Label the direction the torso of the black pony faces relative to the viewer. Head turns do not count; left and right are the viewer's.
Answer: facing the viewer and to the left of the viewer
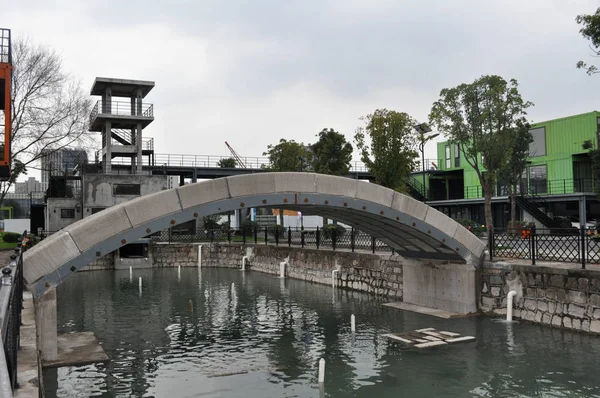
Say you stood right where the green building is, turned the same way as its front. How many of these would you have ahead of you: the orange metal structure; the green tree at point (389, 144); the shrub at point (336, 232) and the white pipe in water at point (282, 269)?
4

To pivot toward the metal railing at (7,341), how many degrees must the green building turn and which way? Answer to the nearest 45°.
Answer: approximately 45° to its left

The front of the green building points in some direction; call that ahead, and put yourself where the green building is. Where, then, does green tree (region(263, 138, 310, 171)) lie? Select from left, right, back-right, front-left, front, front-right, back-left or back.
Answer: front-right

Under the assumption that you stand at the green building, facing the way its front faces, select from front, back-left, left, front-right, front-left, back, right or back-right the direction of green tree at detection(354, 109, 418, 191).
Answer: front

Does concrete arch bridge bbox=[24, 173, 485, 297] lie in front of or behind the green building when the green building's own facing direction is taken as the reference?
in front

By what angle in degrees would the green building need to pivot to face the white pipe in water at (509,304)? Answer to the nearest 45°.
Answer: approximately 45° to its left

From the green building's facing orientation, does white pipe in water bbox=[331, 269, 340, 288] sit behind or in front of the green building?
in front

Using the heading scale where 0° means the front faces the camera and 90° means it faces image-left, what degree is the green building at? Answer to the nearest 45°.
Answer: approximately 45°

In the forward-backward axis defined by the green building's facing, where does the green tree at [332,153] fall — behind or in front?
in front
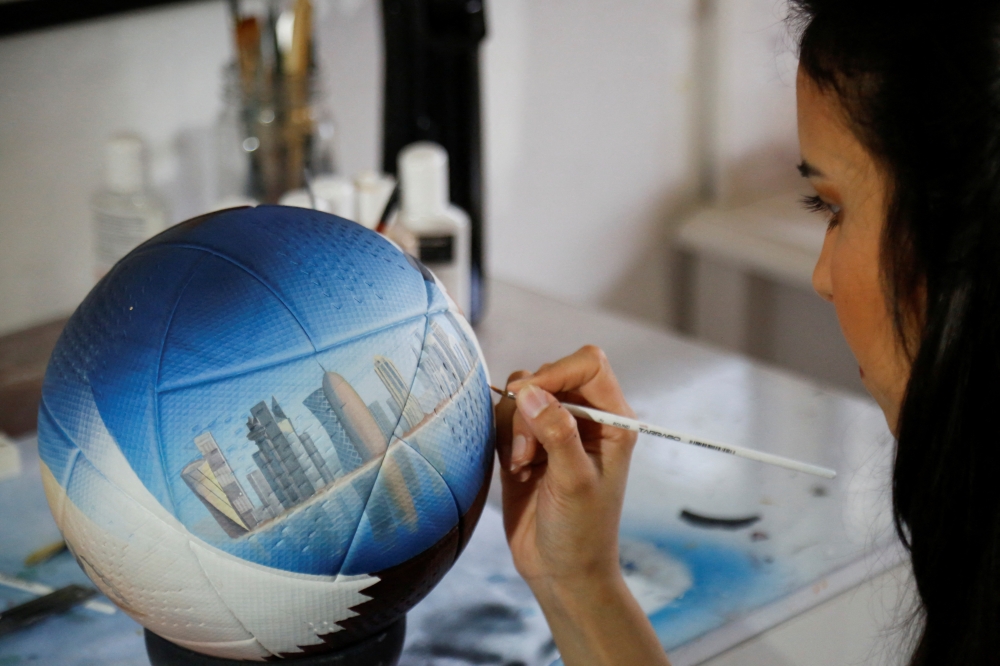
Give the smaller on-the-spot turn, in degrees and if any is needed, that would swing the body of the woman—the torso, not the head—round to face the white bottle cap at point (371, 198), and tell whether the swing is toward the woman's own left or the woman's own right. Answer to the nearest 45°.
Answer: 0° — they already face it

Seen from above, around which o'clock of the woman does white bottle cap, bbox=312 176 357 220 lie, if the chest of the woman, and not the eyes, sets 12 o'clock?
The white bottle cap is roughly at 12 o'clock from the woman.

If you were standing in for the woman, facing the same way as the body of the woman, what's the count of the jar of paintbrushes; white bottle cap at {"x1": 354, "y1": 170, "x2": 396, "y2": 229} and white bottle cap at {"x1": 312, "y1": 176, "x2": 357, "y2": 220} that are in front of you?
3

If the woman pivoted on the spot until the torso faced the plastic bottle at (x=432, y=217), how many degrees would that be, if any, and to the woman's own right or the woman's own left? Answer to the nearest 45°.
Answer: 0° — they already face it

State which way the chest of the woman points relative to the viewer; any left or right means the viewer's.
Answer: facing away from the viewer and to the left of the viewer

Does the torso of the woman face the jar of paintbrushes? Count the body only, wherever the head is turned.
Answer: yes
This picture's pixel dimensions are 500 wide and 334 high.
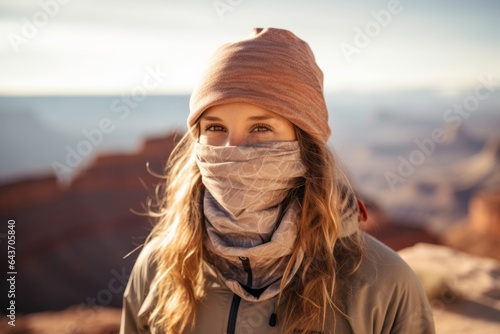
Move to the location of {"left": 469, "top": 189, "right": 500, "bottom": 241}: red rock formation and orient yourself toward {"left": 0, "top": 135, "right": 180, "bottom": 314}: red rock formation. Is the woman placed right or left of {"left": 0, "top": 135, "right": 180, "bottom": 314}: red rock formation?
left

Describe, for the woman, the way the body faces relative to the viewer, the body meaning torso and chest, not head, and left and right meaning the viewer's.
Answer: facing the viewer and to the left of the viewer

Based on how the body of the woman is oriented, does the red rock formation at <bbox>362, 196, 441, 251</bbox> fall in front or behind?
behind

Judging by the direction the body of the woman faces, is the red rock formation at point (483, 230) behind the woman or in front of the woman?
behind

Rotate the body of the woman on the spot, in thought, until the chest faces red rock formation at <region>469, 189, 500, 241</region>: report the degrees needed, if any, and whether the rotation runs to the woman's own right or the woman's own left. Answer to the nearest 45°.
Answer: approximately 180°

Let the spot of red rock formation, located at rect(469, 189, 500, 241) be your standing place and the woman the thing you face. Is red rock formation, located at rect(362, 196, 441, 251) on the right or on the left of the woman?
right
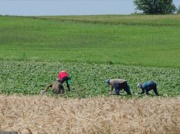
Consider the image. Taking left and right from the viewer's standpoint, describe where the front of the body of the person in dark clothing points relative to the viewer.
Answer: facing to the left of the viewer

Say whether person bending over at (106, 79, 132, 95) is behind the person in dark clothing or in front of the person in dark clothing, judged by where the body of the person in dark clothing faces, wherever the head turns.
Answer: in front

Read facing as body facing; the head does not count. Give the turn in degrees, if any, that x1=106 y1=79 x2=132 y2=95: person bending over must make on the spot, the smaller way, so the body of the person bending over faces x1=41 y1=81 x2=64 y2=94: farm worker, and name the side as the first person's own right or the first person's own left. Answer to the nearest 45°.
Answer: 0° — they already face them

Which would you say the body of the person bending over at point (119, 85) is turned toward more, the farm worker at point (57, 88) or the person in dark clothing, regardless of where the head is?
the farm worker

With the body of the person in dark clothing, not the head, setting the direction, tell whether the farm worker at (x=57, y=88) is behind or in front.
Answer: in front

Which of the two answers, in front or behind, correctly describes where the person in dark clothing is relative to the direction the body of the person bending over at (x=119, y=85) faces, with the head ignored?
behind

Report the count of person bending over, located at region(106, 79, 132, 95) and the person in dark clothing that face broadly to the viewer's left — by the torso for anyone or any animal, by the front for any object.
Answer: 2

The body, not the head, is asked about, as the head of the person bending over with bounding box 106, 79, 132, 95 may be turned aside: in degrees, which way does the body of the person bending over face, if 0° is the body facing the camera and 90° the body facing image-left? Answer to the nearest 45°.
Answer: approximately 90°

* * *

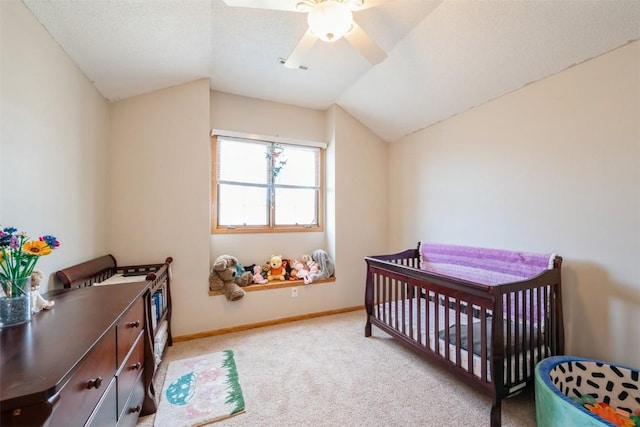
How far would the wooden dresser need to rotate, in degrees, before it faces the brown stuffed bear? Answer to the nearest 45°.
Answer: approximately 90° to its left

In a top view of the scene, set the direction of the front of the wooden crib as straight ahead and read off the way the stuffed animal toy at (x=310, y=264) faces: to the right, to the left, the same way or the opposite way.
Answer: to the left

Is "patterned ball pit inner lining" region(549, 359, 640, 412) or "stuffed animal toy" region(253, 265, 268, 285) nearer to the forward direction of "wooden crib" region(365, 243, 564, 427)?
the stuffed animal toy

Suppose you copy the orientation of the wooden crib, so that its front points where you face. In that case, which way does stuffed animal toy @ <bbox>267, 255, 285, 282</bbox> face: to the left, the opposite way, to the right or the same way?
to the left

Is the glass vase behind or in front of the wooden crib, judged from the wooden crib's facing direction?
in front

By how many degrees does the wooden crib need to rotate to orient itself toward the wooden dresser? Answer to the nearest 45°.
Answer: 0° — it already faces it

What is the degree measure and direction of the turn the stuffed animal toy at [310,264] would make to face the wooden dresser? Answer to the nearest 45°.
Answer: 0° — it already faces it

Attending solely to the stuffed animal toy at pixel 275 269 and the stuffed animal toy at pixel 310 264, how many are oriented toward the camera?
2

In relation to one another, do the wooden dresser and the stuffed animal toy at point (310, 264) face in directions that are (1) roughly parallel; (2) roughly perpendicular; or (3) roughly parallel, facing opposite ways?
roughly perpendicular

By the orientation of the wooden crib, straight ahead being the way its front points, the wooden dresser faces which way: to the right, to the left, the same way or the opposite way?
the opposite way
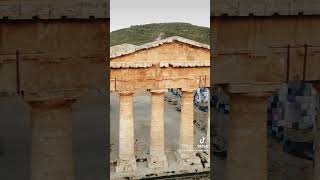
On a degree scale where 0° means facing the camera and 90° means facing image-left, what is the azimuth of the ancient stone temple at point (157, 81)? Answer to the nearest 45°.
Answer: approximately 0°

--

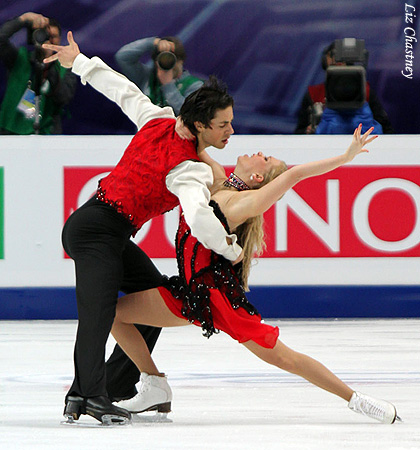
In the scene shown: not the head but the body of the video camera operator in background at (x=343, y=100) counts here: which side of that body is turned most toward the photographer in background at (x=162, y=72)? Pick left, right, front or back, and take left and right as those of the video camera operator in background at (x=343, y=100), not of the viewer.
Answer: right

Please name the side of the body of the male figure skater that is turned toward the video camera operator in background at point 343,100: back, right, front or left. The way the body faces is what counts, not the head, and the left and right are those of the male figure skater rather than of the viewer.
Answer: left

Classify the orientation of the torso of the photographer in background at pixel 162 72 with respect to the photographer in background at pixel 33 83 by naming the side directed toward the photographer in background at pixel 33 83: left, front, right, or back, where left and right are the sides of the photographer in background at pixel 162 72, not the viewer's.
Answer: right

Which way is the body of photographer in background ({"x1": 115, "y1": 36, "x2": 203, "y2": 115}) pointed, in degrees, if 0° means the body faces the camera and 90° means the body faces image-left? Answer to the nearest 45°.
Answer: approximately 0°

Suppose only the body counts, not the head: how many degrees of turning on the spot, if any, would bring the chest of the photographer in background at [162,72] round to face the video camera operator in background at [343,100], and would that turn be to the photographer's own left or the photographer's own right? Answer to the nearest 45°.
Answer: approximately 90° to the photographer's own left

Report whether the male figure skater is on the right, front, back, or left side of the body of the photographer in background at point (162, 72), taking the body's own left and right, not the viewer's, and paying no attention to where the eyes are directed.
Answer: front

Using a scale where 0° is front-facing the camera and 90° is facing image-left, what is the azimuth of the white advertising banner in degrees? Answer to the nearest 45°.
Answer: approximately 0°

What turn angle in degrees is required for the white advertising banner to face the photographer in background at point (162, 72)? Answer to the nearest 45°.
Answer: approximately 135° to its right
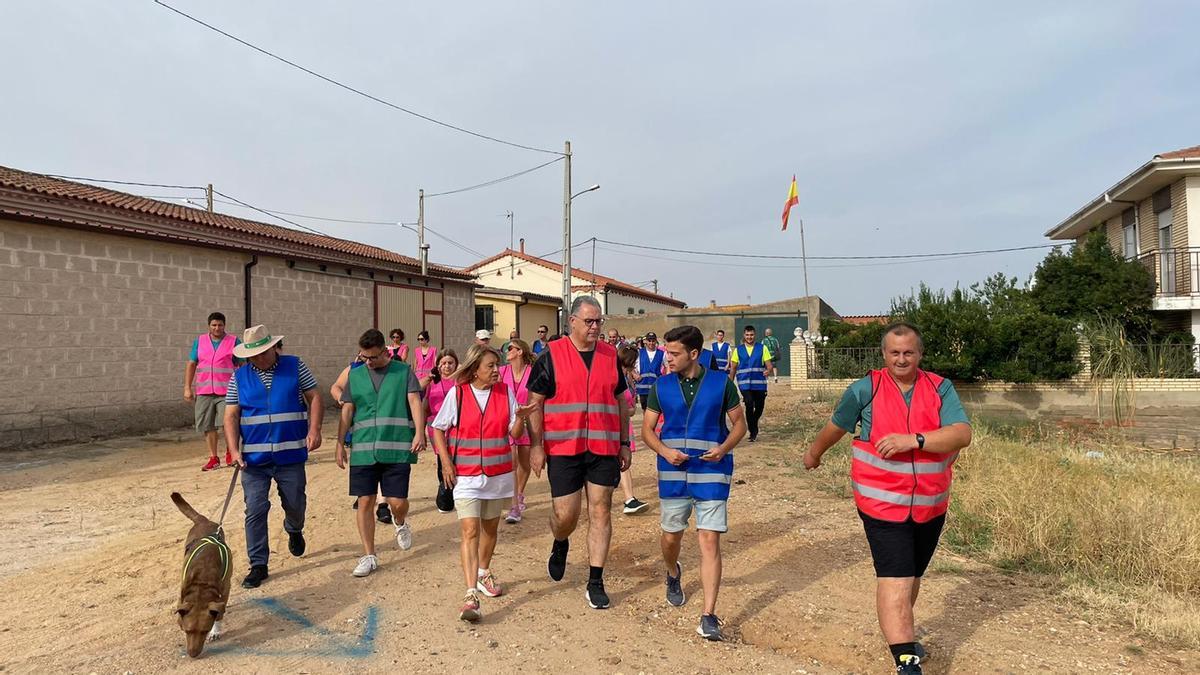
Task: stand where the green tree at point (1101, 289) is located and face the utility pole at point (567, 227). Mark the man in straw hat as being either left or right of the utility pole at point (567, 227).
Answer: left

◆ Task instructions ◆
Please arrange everything in the data above, from the line containing "Label the direction" down to the line containing "Answer: front-right", into a numbered list, skipping blank lines and leaving the pictures out.

◆ Expected answer ◆
1. Label the direction the torso of the black pony faces relative to the viewer. Head turns do not count; left and right are the viewer's.
2. Answer: facing the viewer and to the left of the viewer
3. Say you stood right where the green building is, turned the same way as its front. How many of these would you have ahead of you: the orange metal structure; the green tree at point (389, 144); the shrub at point (336, 232) and the white pipe in water at point (282, 269)?
4. 4
5. To pivot toward the metal railing at (7,341), how many degrees must the green building turn and which way? Answer to the nearest 45°.
6. Answer: approximately 45° to its left
7. The front of the green building points in some direction; call that ahead, and put yourself where the green building is. Where, then, does green tree (region(263, 138, 310, 171)) lie? Select from left, right, back-right, front-left, front, front-right, back-left or back.
8. Answer: front-right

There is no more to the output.